Assigned task: Write back every line of the listing exactly, excluding images.

The data:
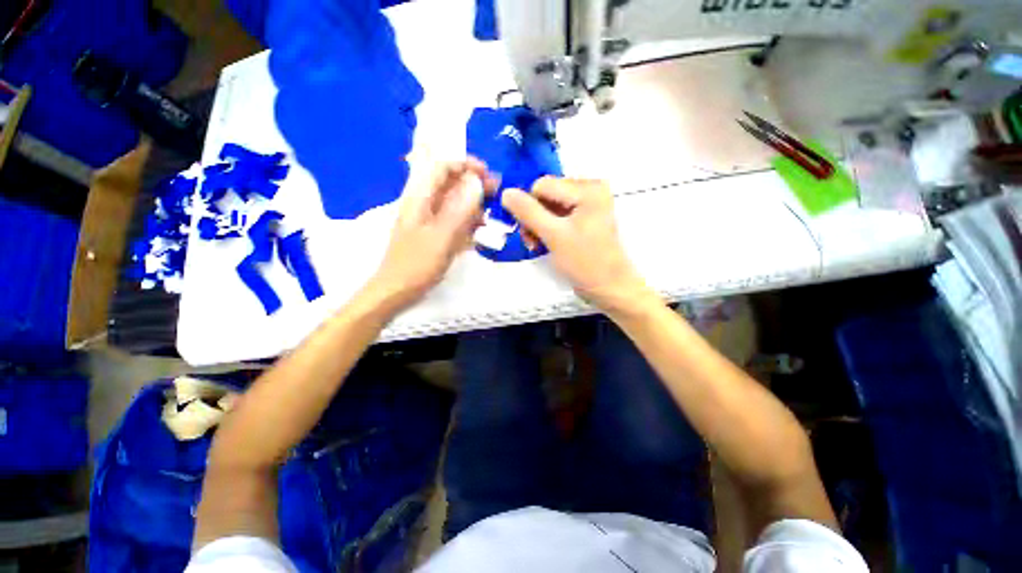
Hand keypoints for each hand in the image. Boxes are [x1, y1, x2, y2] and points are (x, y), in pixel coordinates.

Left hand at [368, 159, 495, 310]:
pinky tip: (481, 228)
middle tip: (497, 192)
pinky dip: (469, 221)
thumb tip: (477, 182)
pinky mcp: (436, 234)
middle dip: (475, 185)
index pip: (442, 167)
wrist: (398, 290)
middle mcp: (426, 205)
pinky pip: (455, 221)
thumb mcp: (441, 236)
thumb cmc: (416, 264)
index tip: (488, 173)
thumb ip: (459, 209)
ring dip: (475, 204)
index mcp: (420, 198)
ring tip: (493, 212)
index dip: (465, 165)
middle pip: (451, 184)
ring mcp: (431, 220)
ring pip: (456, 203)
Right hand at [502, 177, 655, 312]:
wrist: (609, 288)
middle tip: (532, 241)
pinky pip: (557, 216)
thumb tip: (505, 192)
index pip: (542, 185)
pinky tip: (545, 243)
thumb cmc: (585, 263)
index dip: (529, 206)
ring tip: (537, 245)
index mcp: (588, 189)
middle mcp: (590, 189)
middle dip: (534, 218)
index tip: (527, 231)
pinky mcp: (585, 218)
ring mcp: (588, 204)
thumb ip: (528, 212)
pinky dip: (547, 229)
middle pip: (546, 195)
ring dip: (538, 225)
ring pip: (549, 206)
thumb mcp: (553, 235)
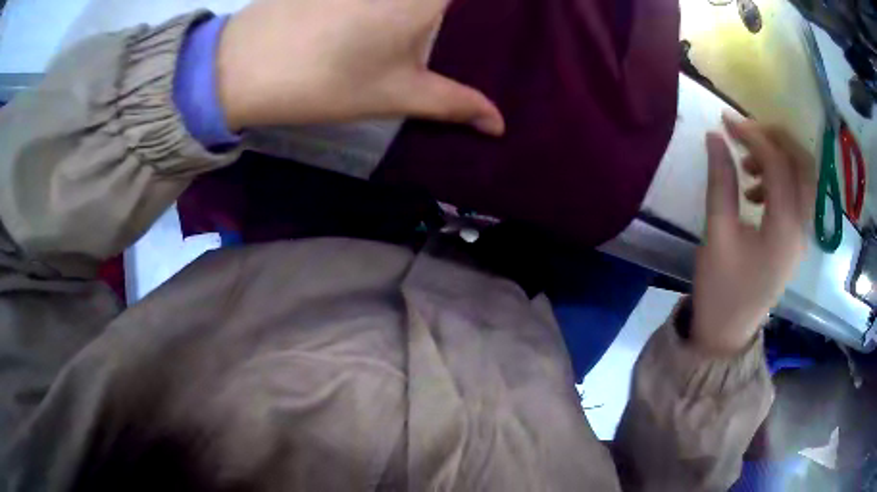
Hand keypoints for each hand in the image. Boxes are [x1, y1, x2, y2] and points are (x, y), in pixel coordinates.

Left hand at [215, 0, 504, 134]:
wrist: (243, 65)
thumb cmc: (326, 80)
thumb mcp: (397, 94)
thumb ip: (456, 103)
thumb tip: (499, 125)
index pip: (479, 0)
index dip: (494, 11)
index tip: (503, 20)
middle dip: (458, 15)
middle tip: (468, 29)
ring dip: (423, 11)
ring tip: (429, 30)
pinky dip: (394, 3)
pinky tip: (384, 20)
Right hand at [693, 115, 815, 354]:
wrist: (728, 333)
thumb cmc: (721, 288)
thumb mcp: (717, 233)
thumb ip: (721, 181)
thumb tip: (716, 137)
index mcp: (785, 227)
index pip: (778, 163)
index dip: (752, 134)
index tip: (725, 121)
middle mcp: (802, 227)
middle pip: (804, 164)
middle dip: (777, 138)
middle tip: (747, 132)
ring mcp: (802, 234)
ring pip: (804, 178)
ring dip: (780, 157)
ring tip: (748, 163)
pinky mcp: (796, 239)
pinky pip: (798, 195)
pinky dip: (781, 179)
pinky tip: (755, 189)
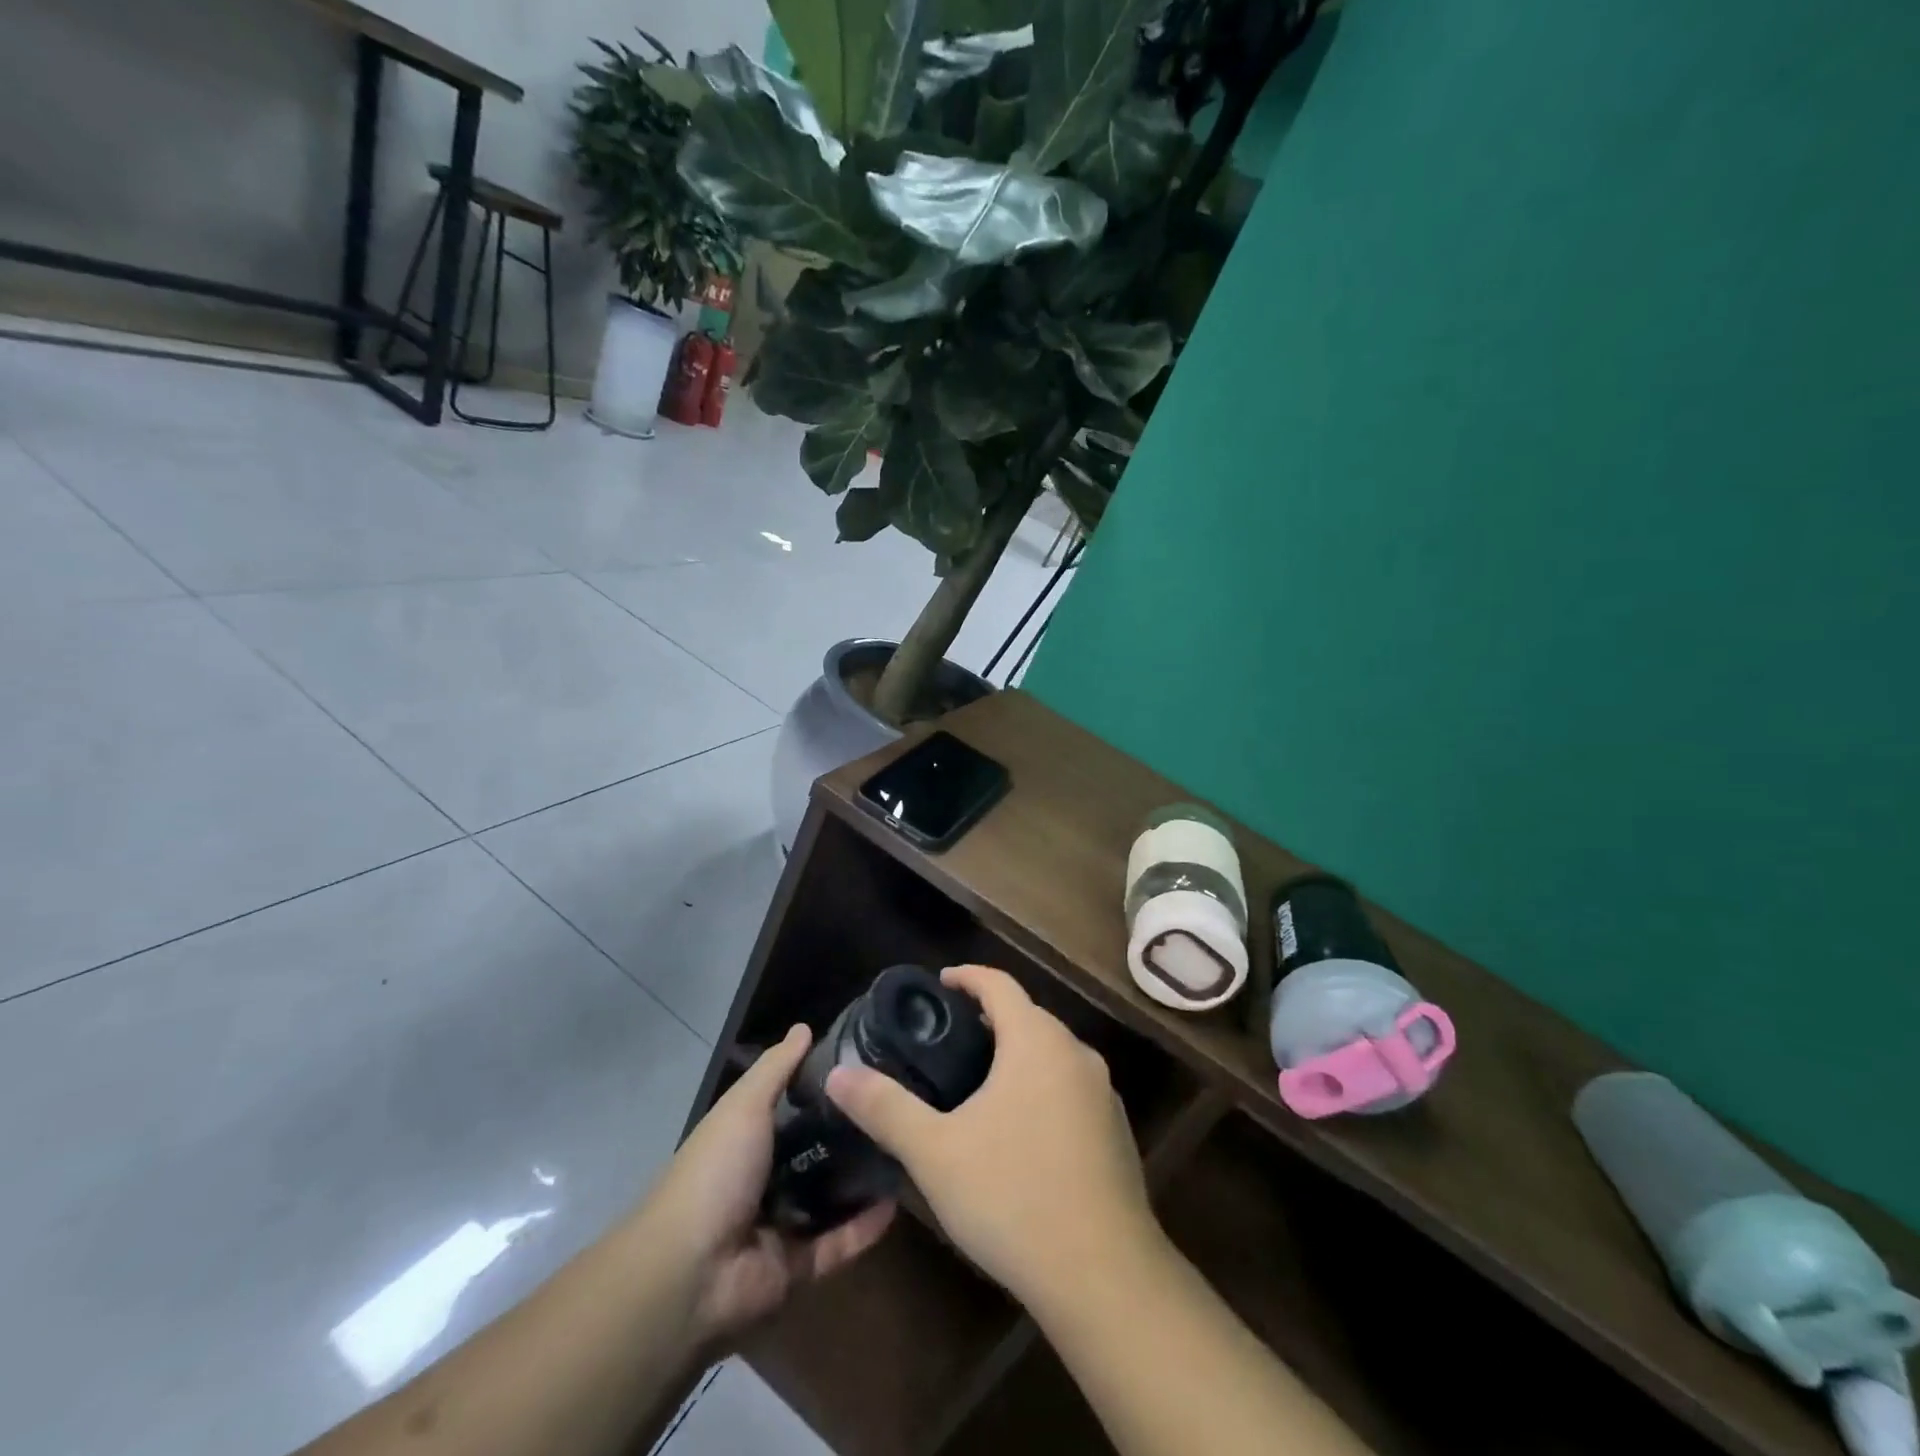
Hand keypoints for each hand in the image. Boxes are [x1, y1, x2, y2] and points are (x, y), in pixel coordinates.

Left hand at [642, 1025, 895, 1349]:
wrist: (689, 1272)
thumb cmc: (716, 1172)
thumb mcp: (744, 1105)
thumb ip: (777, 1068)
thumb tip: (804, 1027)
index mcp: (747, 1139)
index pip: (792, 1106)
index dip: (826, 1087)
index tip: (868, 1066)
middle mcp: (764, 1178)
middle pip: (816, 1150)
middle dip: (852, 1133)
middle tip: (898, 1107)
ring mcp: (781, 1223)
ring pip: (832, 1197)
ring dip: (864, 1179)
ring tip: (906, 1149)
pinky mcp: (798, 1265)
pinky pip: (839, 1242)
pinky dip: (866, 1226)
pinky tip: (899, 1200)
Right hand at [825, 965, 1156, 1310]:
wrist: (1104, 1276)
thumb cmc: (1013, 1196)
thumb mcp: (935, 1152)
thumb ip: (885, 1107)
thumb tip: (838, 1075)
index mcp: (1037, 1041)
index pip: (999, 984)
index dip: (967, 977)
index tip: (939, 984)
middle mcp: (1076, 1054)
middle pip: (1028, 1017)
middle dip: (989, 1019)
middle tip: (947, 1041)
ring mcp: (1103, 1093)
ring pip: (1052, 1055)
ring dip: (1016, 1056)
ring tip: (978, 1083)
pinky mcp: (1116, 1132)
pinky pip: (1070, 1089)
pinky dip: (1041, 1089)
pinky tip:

Result:
Hand keypoints for each hand in the image. Boxes are [x1, y1, x2, y2] and points are (x, y), in pixel coordinates.

Left hand at [368, 159, 495, 310]:
pinky tip: (481, 228)
middle tip: (497, 192)
pinky dip: (469, 221)
thumb tip: (477, 182)
pinky mcp: (436, 234)
middle dip: (475, 185)
index pip: (442, 167)
wrist: (398, 290)
middle mcp: (426, 205)
pinky pip: (455, 221)
thumb mcp: (441, 236)
thumb cmc: (416, 264)
index tip: (488, 173)
thumb ip: (459, 209)
ring dip: (475, 204)
index mcp: (420, 198)
ring tip: (493, 212)
index dip: (465, 165)
middle pip: (451, 184)
ring mcp: (431, 220)
ring pip: (456, 203)
Right hand at [502, 177, 655, 312]:
wrist: (609, 288)
middle tip: (532, 241)
pinky pip: (557, 216)
thumb tip: (505, 192)
index pip: (542, 185)
pinky tip: (545, 243)
thumb cmc: (585, 263)
index dip: (529, 206)
ring tip: (537, 245)
index mcp: (588, 189)
middle mcp: (590, 189)
middle dip: (534, 218)
index tip: (527, 231)
pinky mcp: (585, 218)
ring mcp: (588, 204)
thumb ip: (528, 212)
pinky dip: (547, 229)
middle pip: (546, 195)
ring dip: (538, 225)
ring pip: (549, 206)
thumb mcp: (553, 235)
Hand keypoints for each hand in the image. Boxes are [x1, y1, x2, y2] and points are (x, y), in pixel coordinates.

Left hand at [215, 0, 504, 134]:
wrist: (243, 65)
thumb cmc: (326, 80)
thumb mcp: (397, 94)
thumb ip: (456, 103)
thumb tip: (499, 125)
index pip: (479, 0)
index dip: (494, 11)
index tip: (503, 20)
middle dip: (458, 15)
middle tip: (468, 29)
ring dip: (423, 11)
ring tip: (429, 30)
pinky dip: (394, 3)
pinky tip: (384, 20)
Right hand at [693, 115, 815, 354]:
wrist: (728, 333)
thumb cmc: (721, 288)
thumb mcp: (717, 233)
thumb ip: (721, 181)
thumb tip: (716, 137)
index mcp: (785, 227)
index pip: (778, 163)
index dip: (752, 134)
index tip: (725, 121)
middle mcp: (802, 227)
middle pip: (804, 164)
middle dip: (777, 138)
middle tip: (747, 132)
ring mcp: (802, 234)
ring pip: (804, 178)
ring dip: (780, 157)
ring tip: (748, 163)
pinky mcp: (796, 239)
pinky pip: (798, 195)
pinky dip: (781, 179)
pinky tip: (755, 189)
Hand keypoints for each hand in the image. Boxes are [x1, y1, x2, y2] and points are (x, y), in pixel coordinates.

Left hand at [642, 1025, 895, 1349]:
wrist: (689, 1272)
thumb cmc: (716, 1172)
thumb mcp: (744, 1105)
thumb ip: (777, 1068)
thumb tip: (804, 1027)
index mcp: (747, 1139)
index pip: (792, 1106)
index dip: (826, 1087)
index tip: (868, 1066)
middle mcp: (764, 1178)
middle pip: (816, 1150)
middle dip: (852, 1133)
middle tip: (898, 1107)
ring mcp: (781, 1223)
ring pip: (832, 1197)
ring dip: (864, 1179)
ring tip: (906, 1149)
pinky mcp: (798, 1265)
pinky pip: (839, 1242)
pinky dip: (866, 1226)
pinky tip: (899, 1200)
Right hand at [825, 965, 1156, 1310]:
wrist: (1104, 1276)
thumb cmc: (1013, 1196)
thumb mcp: (935, 1152)
thumb ip: (885, 1107)
thumb tip: (838, 1075)
index mcp: (1037, 1041)
index pip: (999, 984)
index dip: (967, 977)
index tip: (939, 984)
middle mcp: (1076, 1054)
middle pip: (1028, 1017)
middle dip: (989, 1019)
middle tip: (947, 1041)
ring mcp: (1103, 1093)
ring pip: (1052, 1055)
ring dip: (1016, 1056)
ring tip: (978, 1083)
pinky mcp: (1116, 1132)
pinky pip: (1070, 1089)
pinky dip: (1041, 1089)
pinky tip:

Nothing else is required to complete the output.